Wednesday, July 09, 2008

Tribune gets a ‘payday loan’

Sparing few efforts to raise cash to service its daunting $12.6 billion in debt, the Tribune Co. has taken a highly unusual step for a media company: Borrowing against its future ad revenues.

While it is commonplace and legitimate for companies in many industries to borrow against the value of invoices that customers have yet to pay, most media companies never needed to do this, because their operations historically generated more than enough cash to remain solvent in the few weeks between running an ad and getting a check for it.

But the Tribune Co. reported in a brief press release issued on the eve of the Fourth of July weekend that it has established a line of credit enabling it to borrow up to $300 million against the future value of the advertising revenues that it books. The company already has taken down $225 million of the available funds.

This move, which is roughly akin to a strapped wage-earner borrowing against his next paycheck in what often is called a "payday loan," is but one of several initiatives that Tribune has undertaken to ensure it has sufficient cash to fund the $962 million in interest payments it is obligated to pay this year.

Other steps include selling Newsday, reducing its newspaper staffs by double-digit percentages, dropping 500 pages of newshole a week across its portfolio of publications and cracking down on the consumption of office supplies.

Tribune’s decision to borrow against its receivables struck several media-finance experts as not only unusual but also slightly self-defeating. Instead of waiting for its money for the 60 days it normally takes most advertisers to pay their bills, Tribune will be giving up some of the proceeds in interest payments to Barclays Bank, ensuring that the publisher will collect something less than 100 cents on the dollar.

Tribune did not disclose the terms of the loan, so it is not possible to tell how many pennies it will have to fork over to the bank. If the company paid 7% interest on $225 million for a full year, the bill of nearly $15.8 million would just about pay the salaries of the 150 journalists about to be axed at the Los Angeles Times. Interest of 3.5% for a full year would be nearly $7.9 million, or just about enough to fund the annual compensation of the 80 journalists about to be cut at the Chicago Tribune.

A spot check of newspaper companies determined that no major publisher has found it necessary or economically advantageous to finance its receivables in the same way. The concept is new to Tribune, too.

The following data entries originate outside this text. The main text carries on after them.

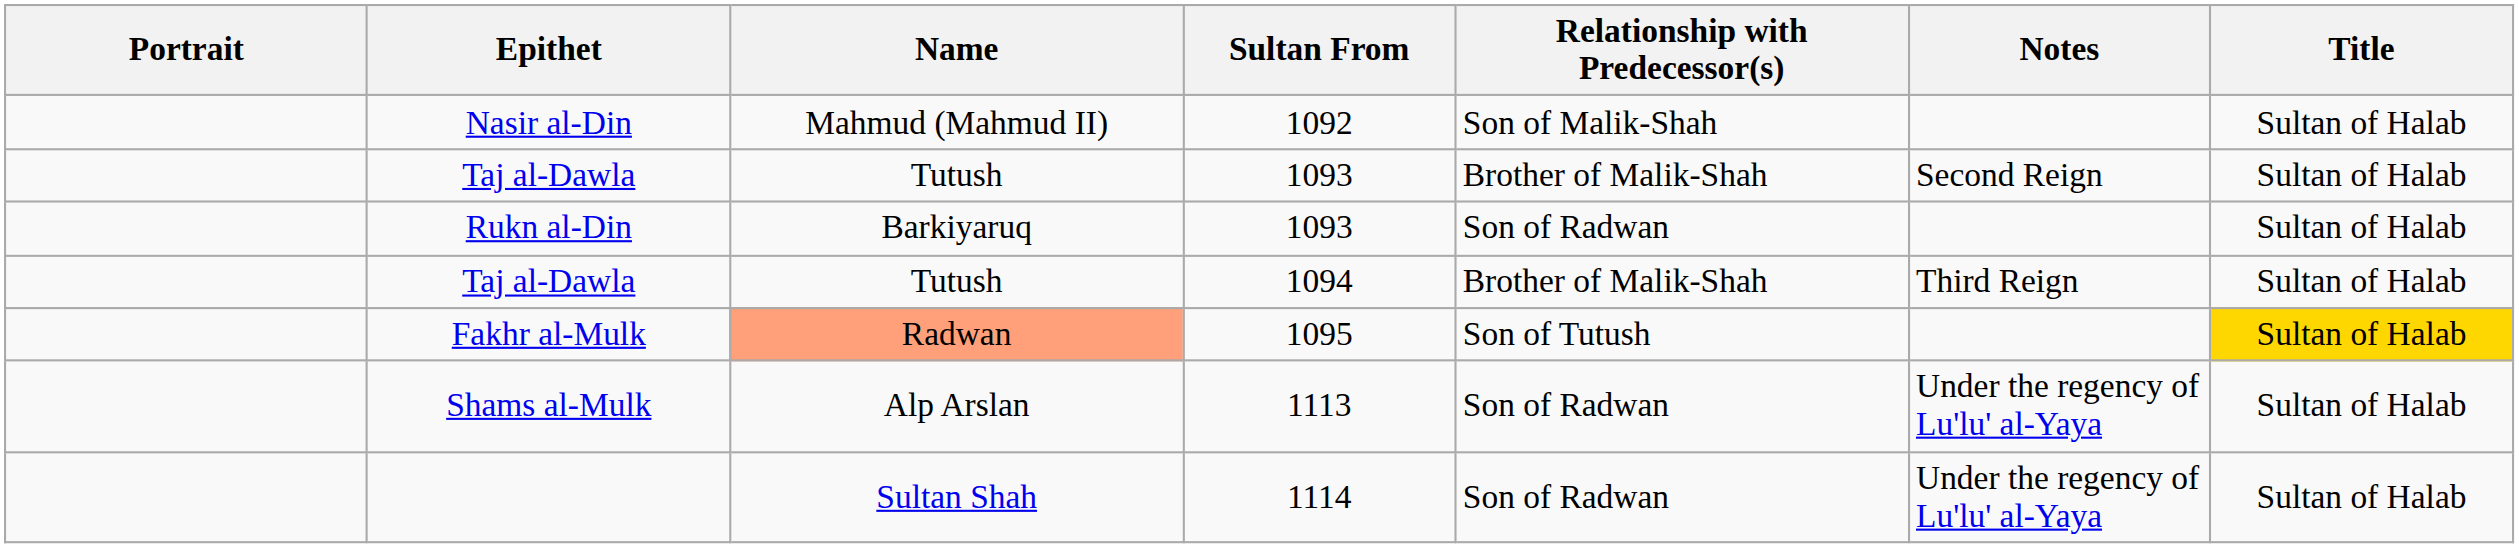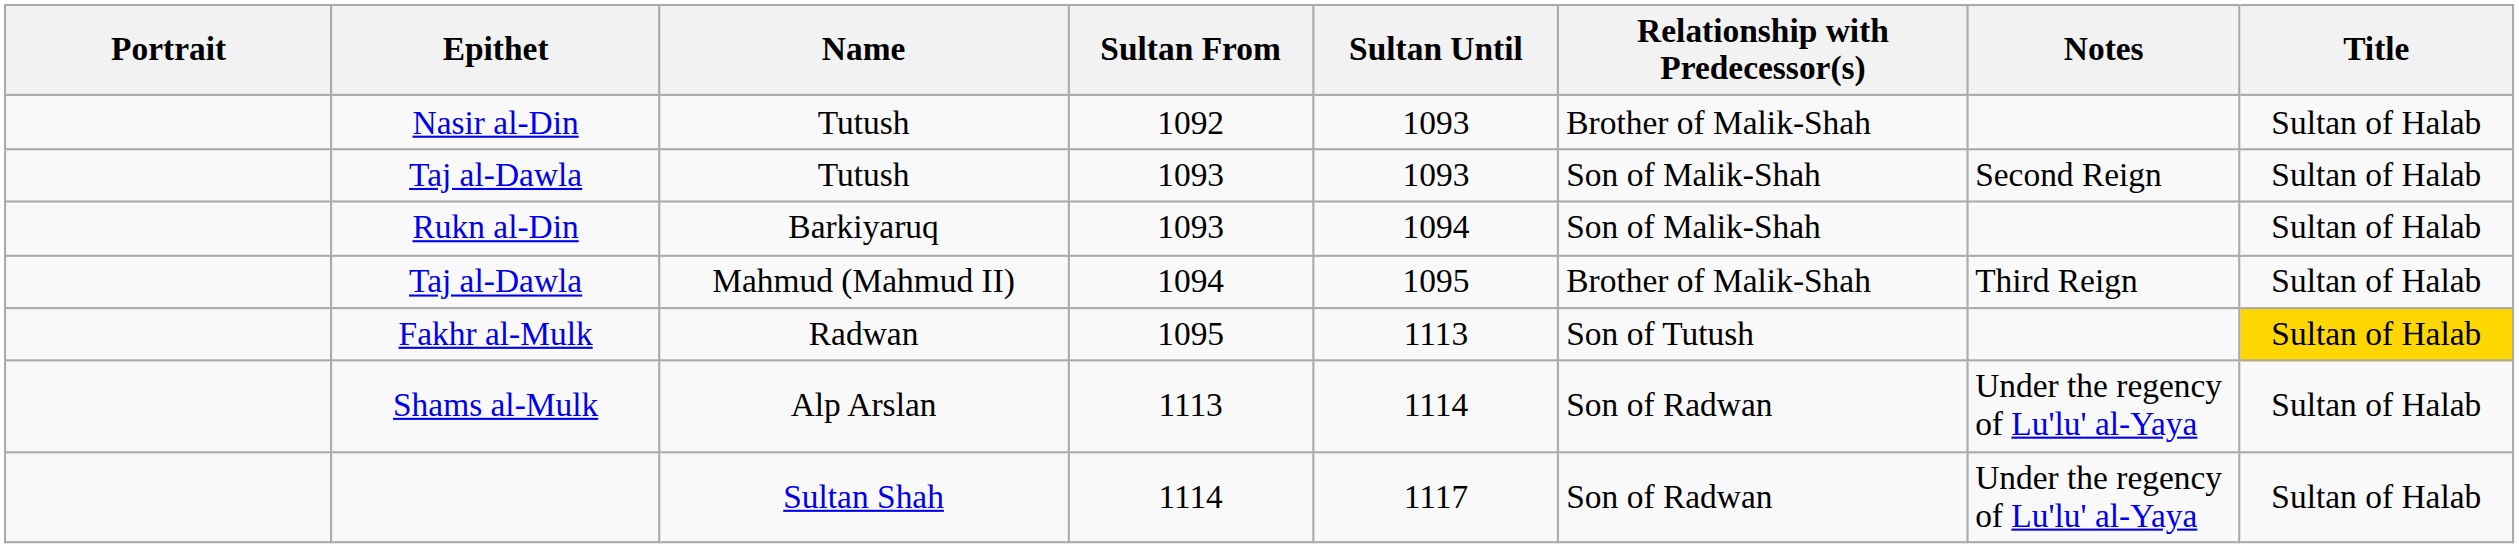+ column: Sultan Until | 1093 | 1093 | 1094 | 1095 | 1113 | 1114 | 1117
Nasir al-Din | Name: Mahmud (Mahmud II) -> Tutush
Nasir al-Din | Relationship with Predecessor(s): Son of Malik-Shah -> Brother of Malik-Shah
Taj al-Dawla / 1093 | Relationship with Predecessor(s): Brother of Malik-Shah -> Son of Malik-Shah
Rukn al-Din | Relationship with Predecessor(s): Son of Radwan -> Son of Malik-Shah
Taj al-Dawla / 1094 | Name: Tutush -> Mahmud (Mahmud II)
Fakhr al-Mulk | Name: lightsalmon background -> no background
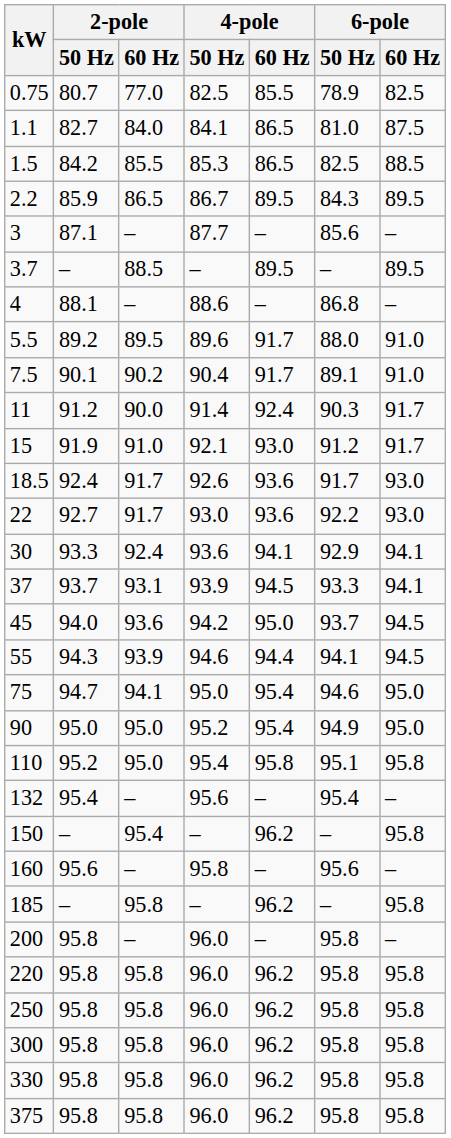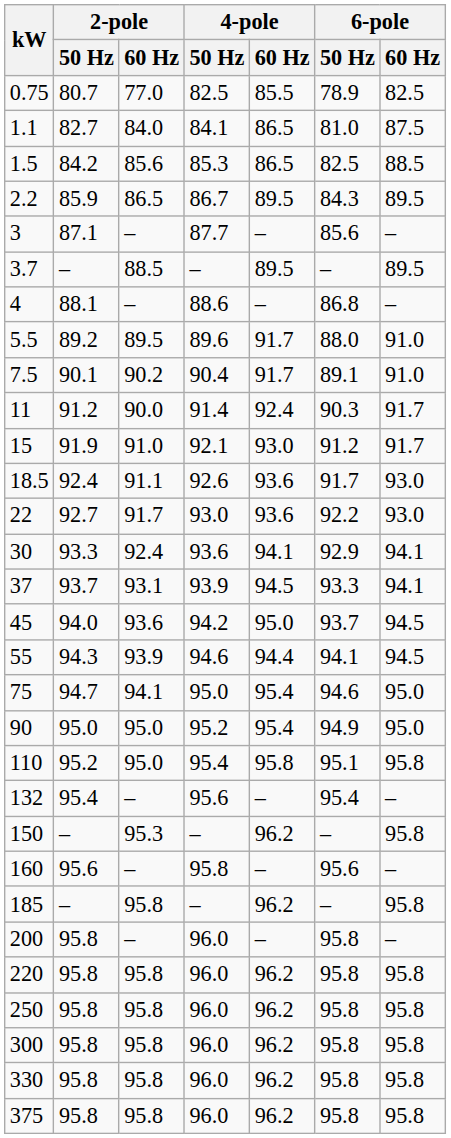1.5 | 2-pole / 60 Hz: 85.5 -> 85.6
18.5 | 2-pole / 60 Hz: 91.7 -> 91.1
150 | 2-pole / 60 Hz: 95.4 -> 95.3
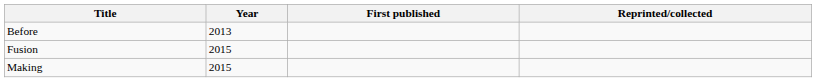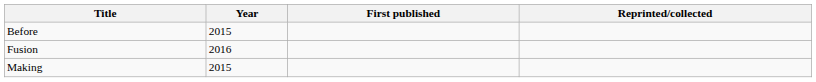Before | Year: 2013 -> 2015
Fusion | Year: 2015 -> 2016
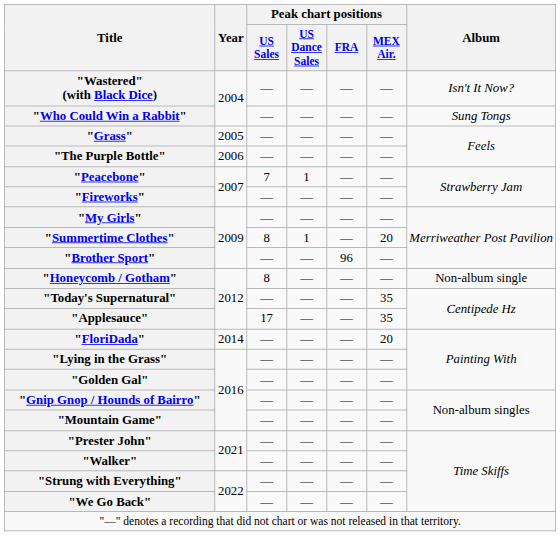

“No, we haven't done this before,” said Tribune spokesman Gary Weitman in an email responding to my inquiry. “As to why we're doing it now, we simply feel that strategically this is a good move to make. I think it is also worth noting that in the face of what seems to constant doom and gloom (from you and others) about the future of newspapers and newspaper advertising, someone out there thinks the future is strong enough to provide financing backed by advertising receivables.”

Thanks, Barclays.


Blogger DigiDave said...

Wow. Not much I can say but wow.

10:06 PM  
Anonymous Anonymous said...

A 7 percent interest rate is extremely generous for this type of loan, especially given the risk Barclays faces for a company struggling with $12.8 billion in debt. Since there are other creditors who are standing at the front of the line and Tribune's debt has already been downgraded as the economics of newspapers sours, Barclays would be certain to charge a big risk premium for its $300 million. An interesting fact that I didn't know is that Tribune spent $225 million of the loan immediately, indicating a lot of stress. I think 12 percent would not be out of line

5:28 AM  
Anonymous Anonymous said...

...Tribune spokesman Weitman displayed the churlishness of a Mafia don when responding to your inquiry. The press is immune to negative 'letters to the editor', which they shuck off, but still bridles at the alternate internet information system and it's interest in press reporting. They still think they own the " Truth to power " meme.

7:21 AM  
Blogger Trista said...

This comment has been removed by a blog administrator.

3:09 PM  
Anonymous Anonymous said...

I'm just a dumb citizen, and not familiar with the world of high finance, but it strikes me that $12.6 billion in old debt, plus $300 million in new debt equals $12.9 billion in debt. And this after the Tribune received $650 million from Newsday. So where did that Newsday money go? I guess to pay the vig? As I said, I don't know anything about high finance, but to have a concern that is shrinking in size, while its debt is increasing is a recipe for disaster.

7:53 AM  
Blogger brettdl said...

The Tribune spokesman reminds me of Tariq Aziz during the Iraq war. He kept saying Iraq would win the war while the TV audience could hear the approaching American troops.

5:41 AM  
Anonymous Anonymous said...

I like the "Dumb Citizen" comment. I feel the same way. Yet, this doesn't seem like a very good idea. I know that payday loans can be helpful at times, but this is a really big loan!

9:23 AM  
Anonymous Bell said...

For a company with such a high debt, the risk is also very high. Already there is lot of uncertainity about the company's future. At this point providing loan is a big threat for all.